Review | Anne Rice’s louche, flouncing vampires camp it up again
The 14th in Rice’s Vampire Chronicles is a crazy confection of very enjoyable nonsense, although the mystery of what makes a book into a bestseller remains unsolved
by Anne Rice
Chatto & Windus
What makes a bestseller a bestseller? I guess if I knew the answer I wouldn’t be writing reviews; I would be writing my 73rd hit novel. That aside, being in the right place at the right time is key. Jaws, helped by that movie, ignited our fear of monsters that were all too real. The Silence of the Lambs, helped by that movie, ignited our fear of monsters that were all too human. Twilight, helped by those movies, ignited our love of monsters that were anything but real or human. Fifty Shades of Grey? Not sure I really want to consider that one just yet.
How to account, then, for Anne Rice’s series of baroque vampire stories? For one thing, 1976’s Interview with the Vampire wasn’t helped so much as hindered by that movie – or rather by Tom Cruise on his personal quest to drive another nail into a much-loved book. Yes, little Tom, I am talking Jack Reacher here. But at least the frankly curious performances of Brad Pitt and, more winningly, Antonio Banderas caught the heady strangeness of Rice’s writing.
Where Stephenie Meyer’s Edward and Bella were cutesy and unthreatening, Rice’s vampires are sleek, deadly and sexually voracious. Try this on for size. “He held her as if he meant to kiss her, her breasts against his chest and her head fallen back as if her neck had been broken. Dipping his fingers into her open mouth, he brought the blood to his lips! Sweet sizzling sensations … He bent to suck the blood out of her mouth with his own.” The sheer sensual abandon, of the prose and the violence, makes E.L. James sound like E. Nesbit.
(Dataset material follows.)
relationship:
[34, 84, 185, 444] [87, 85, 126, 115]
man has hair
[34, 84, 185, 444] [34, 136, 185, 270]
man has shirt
And this guy isn’t even one of Rice’s usual villains.
As to timing, Rice famously drew on the most bitter and personal tragedy for her first vampire fiction. Her daughter, Michele, died of leukaemia in 1972. Rice talked later of experiencing visions of Michele having “something wrong with her blood”, and it’s not a fantastical leap to see Claudia, the child vampire of her debut, as both a poignant fantasy of wish fulfilment and a warning.